↓↓↓
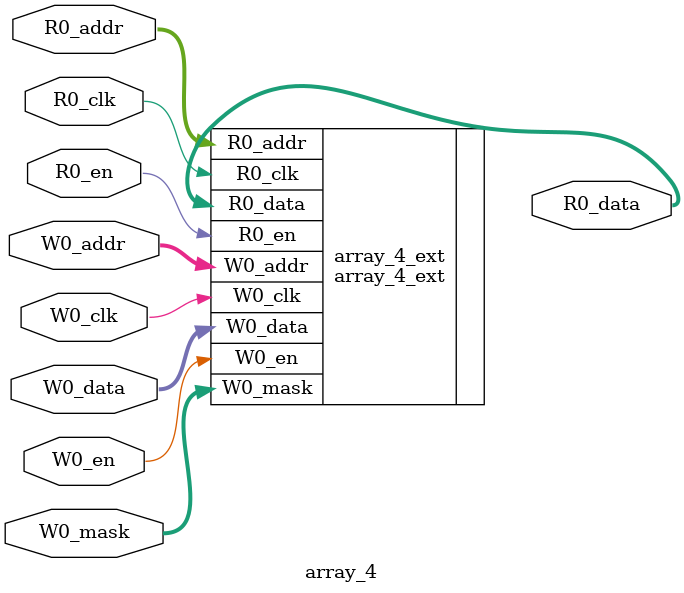
<source format=sv>
`ifndef RANDOMIZE
  `ifdef RANDOMIZE_MEM_INIT
    `define RANDOMIZE
  `endif // RANDOMIZE_MEM_INIT
`endif // not def RANDOMIZE
`ifndef RANDOMIZE
  `ifdef RANDOMIZE_REG_INIT
    `define RANDOMIZE
  `endif // RANDOMIZE_REG_INIT
`endif // not def RANDOMIZE

`ifndef RANDOM
  `define RANDOM $random
`endif // not def RANDOM

// Users can define INIT_RANDOM as general code that gets injected into the
// initializer block for modules with registers.
`ifndef INIT_RANDOM
  `define INIT_RANDOM
`endif // not def INIT_RANDOM

// If using random initialization, you can also define RANDOMIZE_DELAY to
// customize the delay used, otherwise 0.002 is used.
`ifndef RANDOMIZE_DELAY
  `define RANDOMIZE_DELAY 0.002
`endif // not def RANDOMIZE_DELAY

// Define INIT_RANDOM_PROLOG_ for use in our modules below.
`ifndef INIT_RANDOM_PROLOG_
  `ifdef RANDOMIZE
    `ifdef VERILATOR
      `define INIT_RANDOM_PROLOG_ `INIT_RANDOM
    `else  // VERILATOR
      `define INIT_RANDOM_PROLOG_ `INIT_RANDOM #`RANDOMIZE_DELAY begin end
    `endif // VERILATOR
  `else  // RANDOMIZE
    `define INIT_RANDOM_PROLOG_
  `endif // RANDOMIZE
`endif // not def INIT_RANDOM_PROLOG_

// Include register initializers in init blocks unless synthesis is set
`ifndef SYNTHESIS
  `ifndef ENABLE_INITIAL_REG_
    `define ENABLE_INITIAL_REG_
  `endif // not def ENABLE_INITIAL_REG_
`endif // not def SYNTHESIS

// Include rmemory initializers in init blocks unless synthesis is set
`ifndef SYNTHESIS
  `ifndef ENABLE_INITIAL_MEM_
    `define ENABLE_INITIAL_MEM_
  `endif // not def ENABLE_INITIAL_MEM_
`endif // not def SYNTHESIS

module array_4(
  input  [7:0]  R0_addr,
  input         R0_en,
  input         R0_clk,
  output [15:0] R0_data,
  input  [7:0]  W0_addr,
  input         W0_en,
  input         W0_clk,
  input  [15:0] W0_data,
  input  [7:0]  W0_mask
);

  array_4_ext array_4_ext (
    .R0_addr (R0_addr),
    .R0_en   (R0_en),
    .R0_clk  (R0_clk),
    .R0_data (R0_data),
    .W0_addr (W0_addr),
    .W0_en   (W0_en),
    .W0_clk  (W0_clk),
    .W0_data (W0_data),
    .W0_mask (W0_mask)
  );
endmodule


</source>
↑↑↑
» **Problem**:
Print the listing word for word, but omit the pictures.

» **Output below**:
<source format=sv>
`ifndef RANDOMIZE
  `ifdef RANDOMIZE_MEM_INIT
    `define RANDOMIZE
  `endif // RANDOMIZE_MEM_INIT
`endif // not def RANDOMIZE
`ifndef RANDOMIZE
  `ifdef RANDOMIZE_REG_INIT
    `define RANDOMIZE
  `endif // RANDOMIZE_REG_INIT
`endif // not def RANDOMIZE

`ifndef RANDOM
  `define RANDOM $random
`endif // not def RANDOM

// Users can define INIT_RANDOM as general code that gets injected into the
// initializer block for modules with registers.
`ifndef INIT_RANDOM
  `define INIT_RANDOM
`endif // not def INIT_RANDOM

// If using random initialization, you can also define RANDOMIZE_DELAY to
// customize the delay used, otherwise 0.002 is used.
`ifndef RANDOMIZE_DELAY
  `define RANDOMIZE_DELAY 0.002
`endif // not def RANDOMIZE_DELAY

// Define INIT_RANDOM_PROLOG_ for use in our modules below.
`ifndef INIT_RANDOM_PROLOG_
  `ifdef RANDOMIZE
    `ifdef VERILATOR
      `define INIT_RANDOM_PROLOG_ `INIT_RANDOM
    `else  // VERILATOR
      `define INIT_RANDOM_PROLOG_ `INIT_RANDOM #`RANDOMIZE_DELAY begin end
    `endif // VERILATOR
  `else  // RANDOMIZE
    `define INIT_RANDOM_PROLOG_
  `endif // RANDOMIZE
`endif // not def INIT_RANDOM_PROLOG_

// Include register initializers in init blocks unless synthesis is set
`ifndef SYNTHESIS
  `ifndef ENABLE_INITIAL_REG_
    `define ENABLE_INITIAL_REG_
  `endif // not def ENABLE_INITIAL_REG_
`endif // not def SYNTHESIS

// Include rmemory initializers in init blocks unless synthesis is set
`ifndef SYNTHESIS
  `ifndef ENABLE_INITIAL_MEM_
    `define ENABLE_INITIAL_MEM_
  `endif // not def ENABLE_INITIAL_MEM_
`endif // not def SYNTHESIS

module array_4(
  input  [7:0]  R0_addr,
  input         R0_en,
  input         R0_clk,
  output [15:0] R0_data,
  input  [7:0]  W0_addr,
  input         W0_en,
  input         W0_clk,
  input  [15:0] W0_data,
  input  [7:0]  W0_mask
);

  array_4_ext array_4_ext (
    .R0_addr (R0_addr),
    .R0_en   (R0_en),
    .R0_clk  (R0_clk),
    .R0_data (R0_data),
    .W0_addr (W0_addr),
    .W0_en   (W0_en),
    .W0_clk  (W0_clk),
    .W0_data (W0_data),
    .W0_mask (W0_mask)
  );
endmodule


</source>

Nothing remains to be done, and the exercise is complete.